Recently I've been struggling with finding places to live or even squat. I've been sleeping on the benches of Tompkins Square Park (LES manhattan) and I'd really like to know how I can find places in NYC to squat or where I can find experienced people here who know about this stuff.
Also im mentally disabled so i cant do many things most "normal" people can. I do art but not much else. Any advice?

(Might continue to edit this bunch of editin to do)


----------



## Beegod Santana (Jun 15, 2021)

Sadly most of the old NYC squatter scene that people idolize so much pretty much died out at the end of the last century. Squats are few and far between these days and people tend to be very protective of them. Manhattan is the most expensive city in the US and Brooklyn is the 2nd, every square inch of real estate is in high demand.

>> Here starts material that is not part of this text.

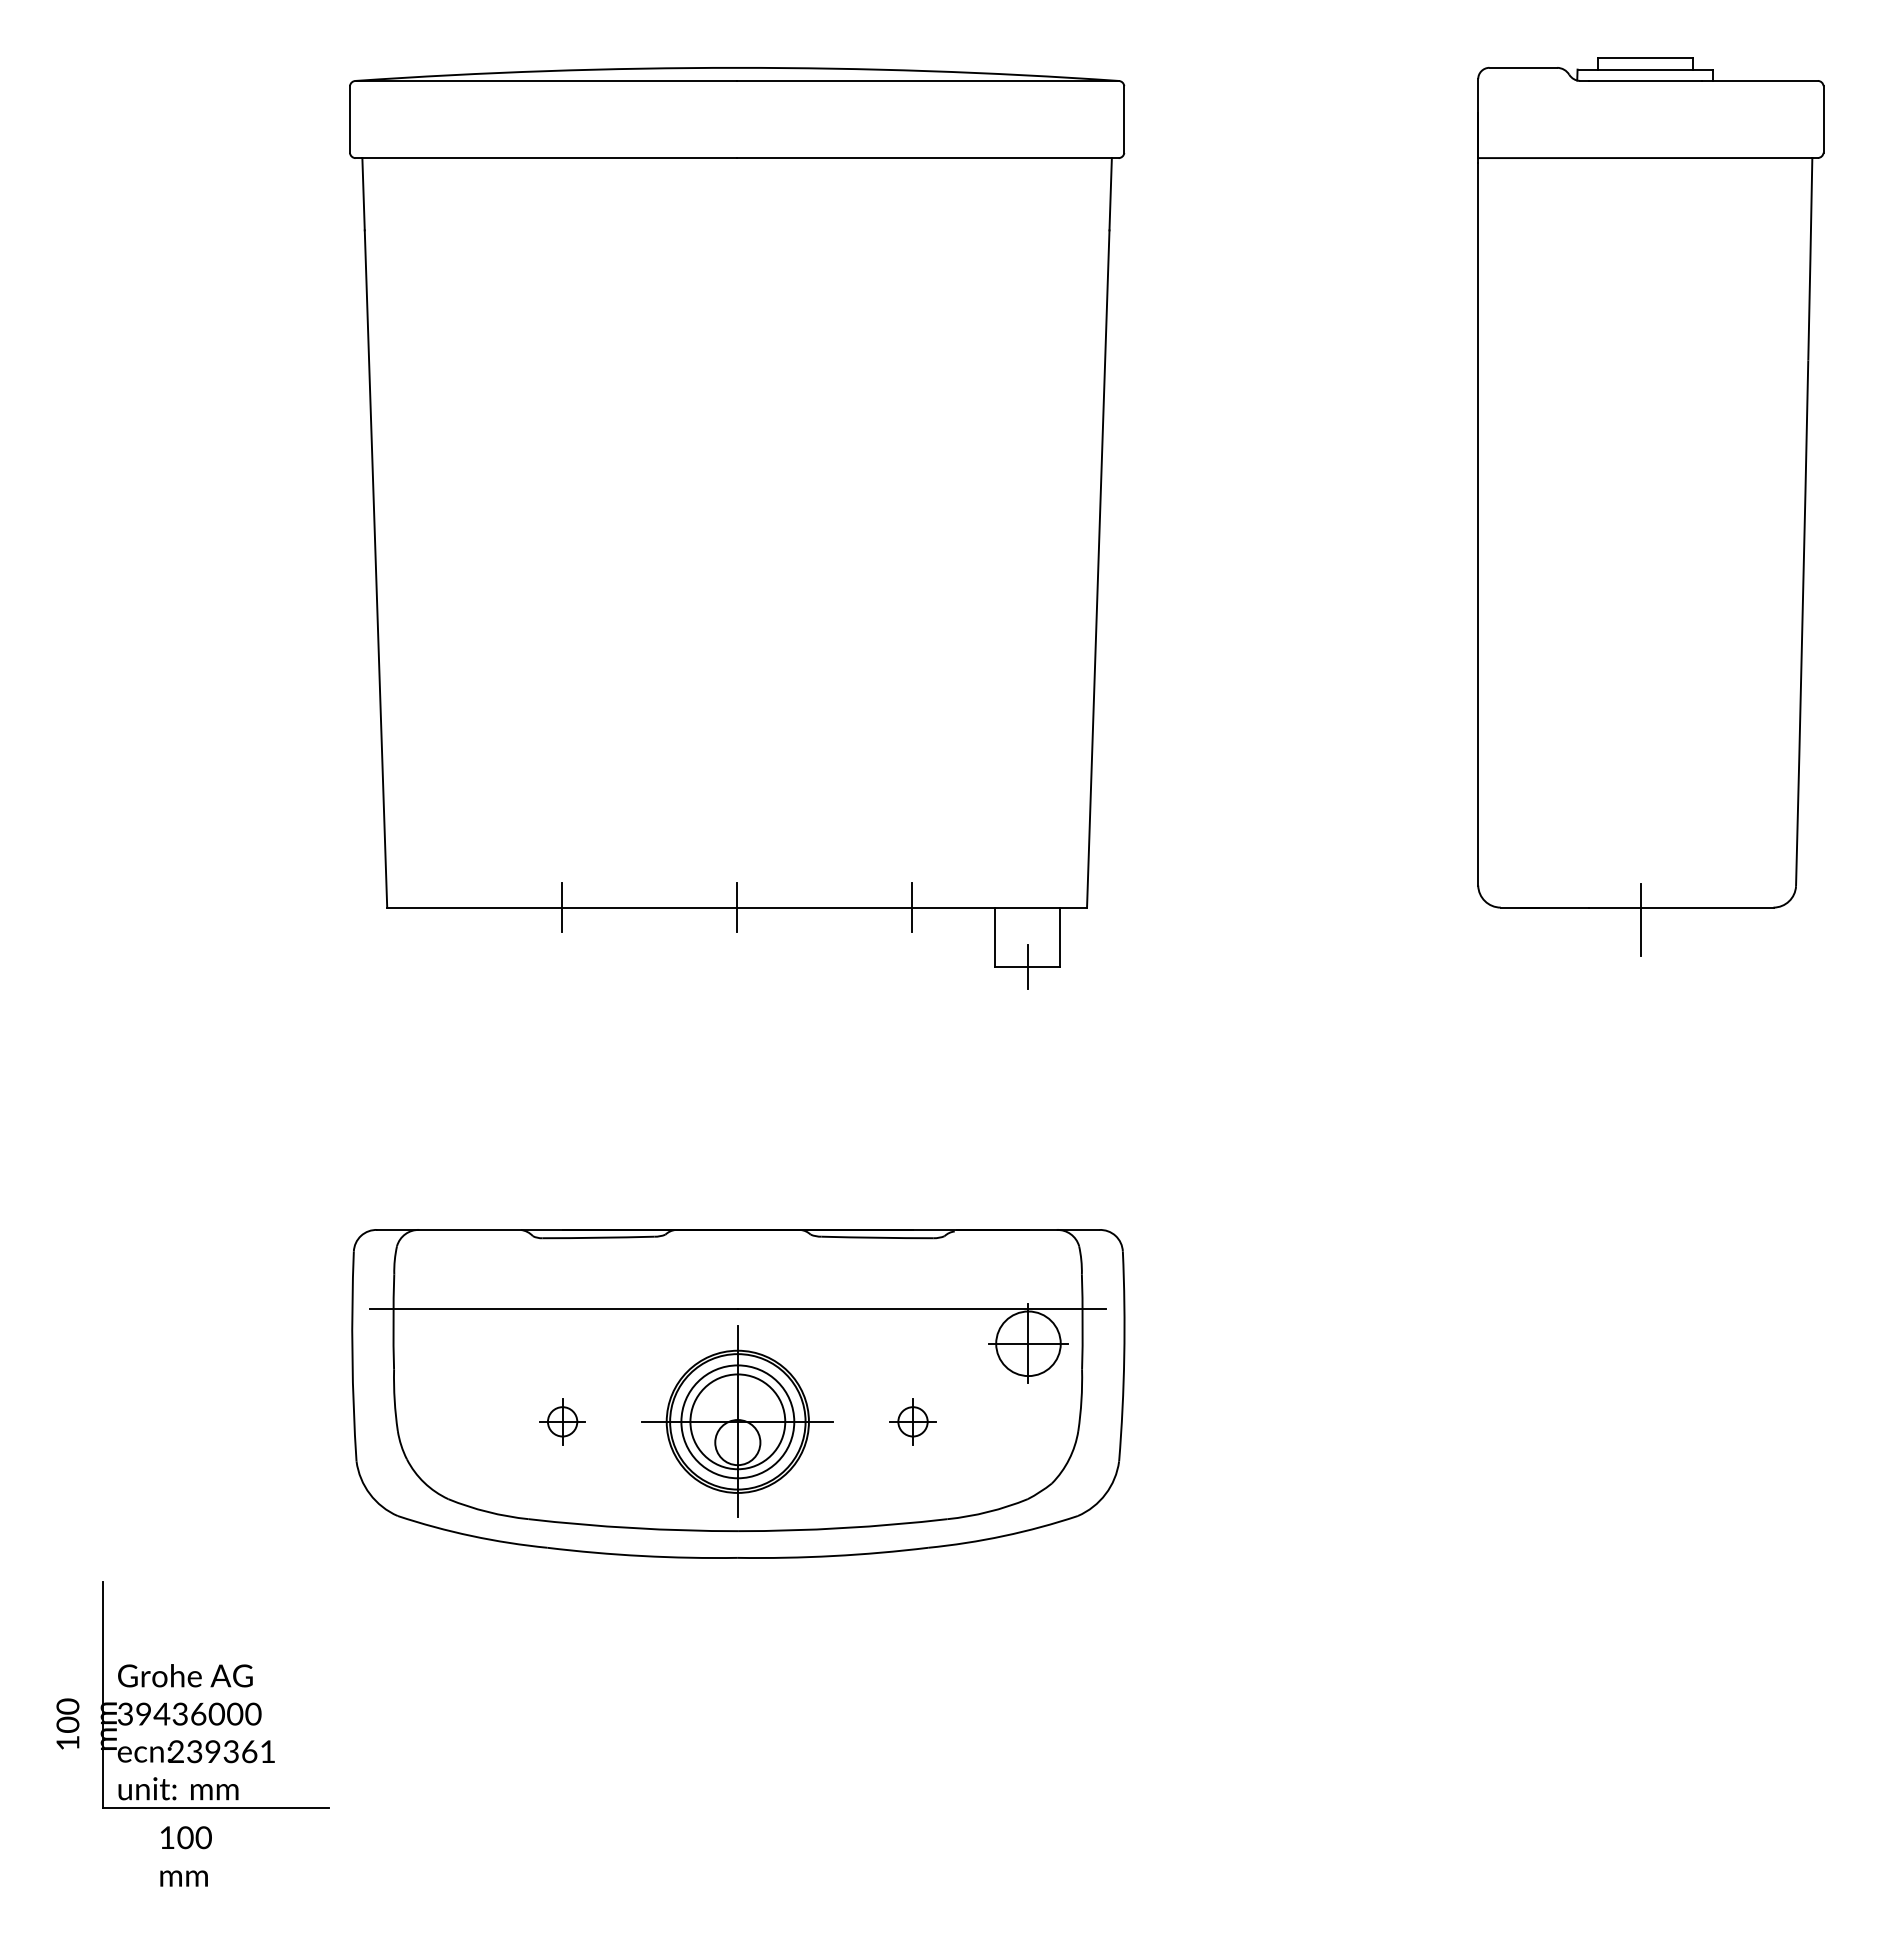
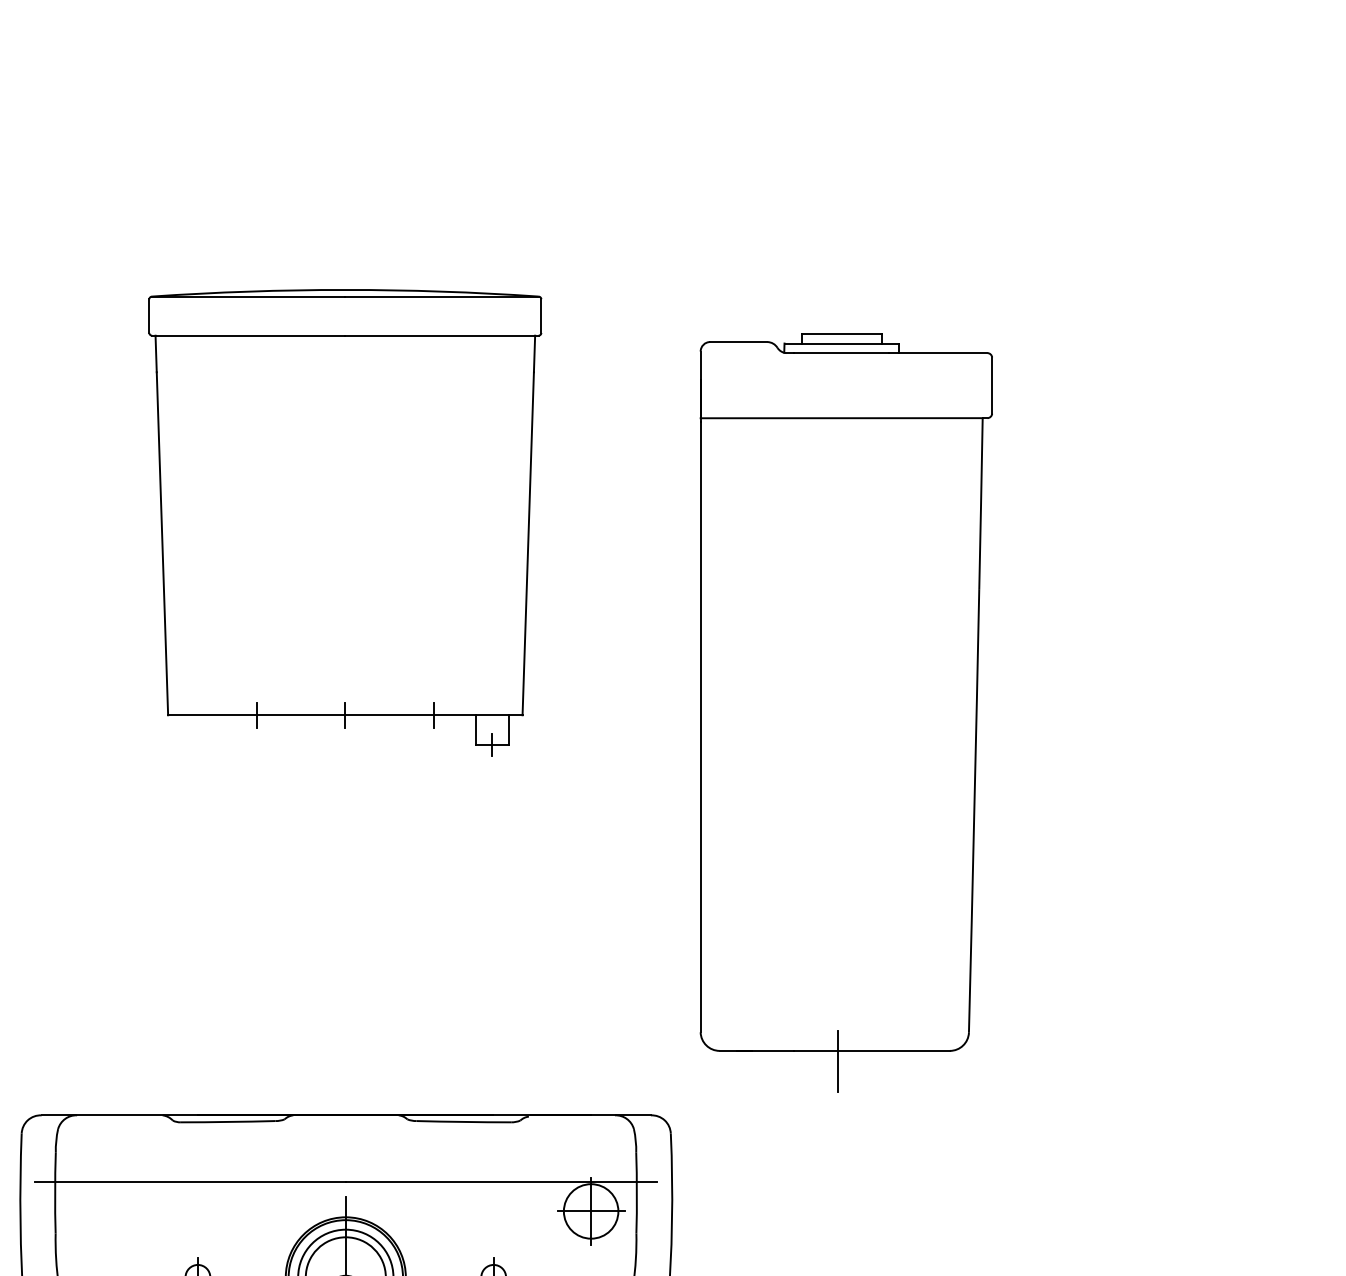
part: (1650, 506) -> (846, 712), moved
part: (737, 528) -> (345, 523), size x0.6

That being said old tricks still work most anywhere. Look for places under construction or with lean notices on them. Look for buildings full of partying hipsters and sneak onto the roof for the night. Rooftops in general are your friend in the city.


----------



## KrimsonDCLXVI (Jun 15, 2021)

Thanks a lot!!!


----------



## Matt Derrick (Jun 18, 2021)

it might not help for finding active squats, but you could try checking out MoRUS - the Museum of Reclaimed Urban Space. I've never been, but from what I understand it's a museum of squatting located near/next/under see squat in the lower east side. might be interesting for some local history if nothing else; otherwise you might find someone there that knows what's going on squatting-wise in nyc (if anything at all).


----------



## Bibs (Jun 19, 2021)

I'd suggest wire wrapping jewelry, materials are fairly cheap (you can get a couple spools of 18-26 gauge wire for 10-20$) and it's beginner friendly you could easily google a tutorial and start doing crafty stuff in an hour or two, you can even open one of those online Etsy shops I keep hearing about if you feel so inclined.
Hope this helps ya a bit.
With gratitude, -Ian


----------



## CouchPunx (Jun 21, 2021)

Careful making friends, especially lower east side. Way too easy to get sucked into the heroin world down there, the dirty kids down there work quick to exploit new kids


----------



## A zed (Jun 21, 2021)

Wish I could offer more but all I really know is a person I met about a year and a half ago now talking about a squatter scene in NYC. They never really mentioned too much about it, besides that it exists, but hopefully that means there are people in the area to find who know what's up.


----------